Tia was a rescue cat, bought to us by a neighbour about 5 years ago whos husband had found her dumped but she didn't get along with their dogs (JRT's) and other cats, i guess she was between six months and a year old when we got her.

First thing she did when the neighbour bought her round was run over to Max and start rubbing herself around his feet, totally ignoring everyone in the house and she's been inflicting herself on him ever since, thankfully shes stopped trying to suckle off him now!!! :thumbup:.

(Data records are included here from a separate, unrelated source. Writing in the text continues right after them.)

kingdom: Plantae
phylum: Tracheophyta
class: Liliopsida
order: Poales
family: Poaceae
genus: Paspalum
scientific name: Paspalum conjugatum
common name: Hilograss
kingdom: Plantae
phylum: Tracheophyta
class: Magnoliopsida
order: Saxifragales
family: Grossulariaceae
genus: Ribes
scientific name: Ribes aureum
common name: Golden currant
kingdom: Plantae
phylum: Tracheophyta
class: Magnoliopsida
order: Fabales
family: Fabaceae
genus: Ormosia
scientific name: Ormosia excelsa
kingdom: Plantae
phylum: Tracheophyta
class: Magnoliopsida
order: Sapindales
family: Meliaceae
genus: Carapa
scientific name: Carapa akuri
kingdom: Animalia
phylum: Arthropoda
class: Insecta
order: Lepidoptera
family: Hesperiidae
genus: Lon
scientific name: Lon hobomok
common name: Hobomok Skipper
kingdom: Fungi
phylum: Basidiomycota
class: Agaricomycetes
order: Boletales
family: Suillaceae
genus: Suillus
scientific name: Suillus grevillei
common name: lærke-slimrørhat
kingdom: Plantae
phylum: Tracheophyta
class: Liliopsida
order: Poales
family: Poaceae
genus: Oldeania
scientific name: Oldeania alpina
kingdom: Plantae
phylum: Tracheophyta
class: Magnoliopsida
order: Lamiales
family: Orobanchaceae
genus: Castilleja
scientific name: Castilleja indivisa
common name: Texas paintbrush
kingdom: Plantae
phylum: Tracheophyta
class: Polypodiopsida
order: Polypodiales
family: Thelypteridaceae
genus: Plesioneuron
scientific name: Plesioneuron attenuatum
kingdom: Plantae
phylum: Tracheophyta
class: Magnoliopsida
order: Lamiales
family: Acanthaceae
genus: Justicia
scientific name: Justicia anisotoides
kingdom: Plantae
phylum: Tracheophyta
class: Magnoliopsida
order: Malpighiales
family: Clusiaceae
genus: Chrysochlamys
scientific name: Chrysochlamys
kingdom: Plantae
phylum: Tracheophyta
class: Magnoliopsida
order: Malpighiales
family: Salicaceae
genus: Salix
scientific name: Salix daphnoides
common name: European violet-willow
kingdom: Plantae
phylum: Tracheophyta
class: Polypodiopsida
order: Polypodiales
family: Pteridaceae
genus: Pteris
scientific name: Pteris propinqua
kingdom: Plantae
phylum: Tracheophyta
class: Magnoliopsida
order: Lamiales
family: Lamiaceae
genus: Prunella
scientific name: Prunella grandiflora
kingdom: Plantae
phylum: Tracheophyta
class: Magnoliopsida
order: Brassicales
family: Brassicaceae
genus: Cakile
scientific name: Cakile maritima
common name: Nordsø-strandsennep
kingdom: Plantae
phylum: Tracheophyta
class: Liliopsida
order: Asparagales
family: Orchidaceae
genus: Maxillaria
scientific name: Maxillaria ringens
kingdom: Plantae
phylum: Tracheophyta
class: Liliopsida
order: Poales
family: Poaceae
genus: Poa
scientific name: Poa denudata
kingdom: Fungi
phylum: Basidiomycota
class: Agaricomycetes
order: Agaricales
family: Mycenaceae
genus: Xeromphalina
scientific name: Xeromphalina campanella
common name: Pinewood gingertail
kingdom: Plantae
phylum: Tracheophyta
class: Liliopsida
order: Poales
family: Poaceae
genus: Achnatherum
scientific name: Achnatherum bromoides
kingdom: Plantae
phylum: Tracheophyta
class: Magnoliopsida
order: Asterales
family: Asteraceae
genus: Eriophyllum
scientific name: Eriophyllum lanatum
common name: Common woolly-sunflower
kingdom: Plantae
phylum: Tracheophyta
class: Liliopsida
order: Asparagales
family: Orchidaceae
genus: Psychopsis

Its always been an odd relationship, she loves him to bits but as i've said before, i swear she was part feral. Its only recently that she has started to tolerate having a fuss made of her by people, and she doesn't like being picked up at all, and she flat refuses to purr, unless of course shes curled up with Max.


----------



## DogLover1981 (Mar 28, 2009)

Cute pictures.


----------



## jomac (Sep 5, 2010)

What a beautiful relationship they have :001_tt1:

better than some human examples :thumbup:


----------



## MissShelley (May 9, 2010)

jomac said:


> What a beautiful relationship they have :001_tt1:
> 
> better than some human examples :thumbup:


Absolutely, some could learn from these two. Max especially, he has such a gentle nature with every living creature he's come across, beautiful inside and out  We are very lucky to have him


----------



## Guest (Oct 10, 2010)

Was having a look at the neighbours moped so had an audience again...


----------



## girlyhouse (Apr 16, 2010)

Beautiful pics x


----------